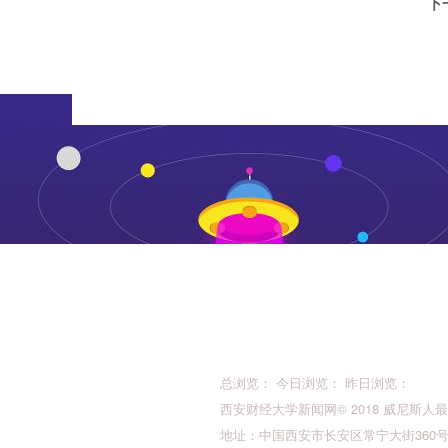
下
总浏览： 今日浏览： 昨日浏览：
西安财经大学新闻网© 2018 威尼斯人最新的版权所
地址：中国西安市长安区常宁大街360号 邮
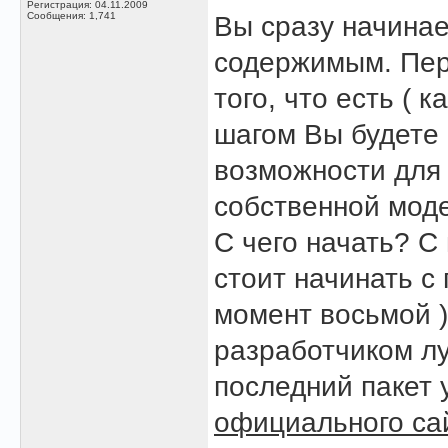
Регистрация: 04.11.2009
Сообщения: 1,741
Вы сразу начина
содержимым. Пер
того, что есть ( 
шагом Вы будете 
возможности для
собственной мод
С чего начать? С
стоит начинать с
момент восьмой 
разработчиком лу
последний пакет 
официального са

---

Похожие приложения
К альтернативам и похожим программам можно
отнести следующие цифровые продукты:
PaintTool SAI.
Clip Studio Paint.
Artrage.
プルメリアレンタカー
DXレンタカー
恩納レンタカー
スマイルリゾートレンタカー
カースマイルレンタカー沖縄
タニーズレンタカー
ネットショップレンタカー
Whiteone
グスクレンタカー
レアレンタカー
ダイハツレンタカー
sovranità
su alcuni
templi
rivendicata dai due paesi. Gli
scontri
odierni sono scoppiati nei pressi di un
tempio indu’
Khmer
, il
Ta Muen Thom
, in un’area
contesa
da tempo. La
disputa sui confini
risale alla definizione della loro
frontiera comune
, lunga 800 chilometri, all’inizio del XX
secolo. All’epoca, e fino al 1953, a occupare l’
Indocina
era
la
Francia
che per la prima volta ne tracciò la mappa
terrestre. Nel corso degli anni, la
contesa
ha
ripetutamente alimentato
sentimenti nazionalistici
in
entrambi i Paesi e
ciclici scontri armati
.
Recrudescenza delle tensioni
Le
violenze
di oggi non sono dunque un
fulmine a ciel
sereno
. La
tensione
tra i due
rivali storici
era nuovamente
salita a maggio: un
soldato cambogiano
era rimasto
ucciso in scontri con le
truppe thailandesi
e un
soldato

## What the task asks:
Only the lines with "sono" are needed; find them in the records and copy each one.

## Answer space:
odierni sono scoppiati nei pressi di un
di oggi non sono dunque un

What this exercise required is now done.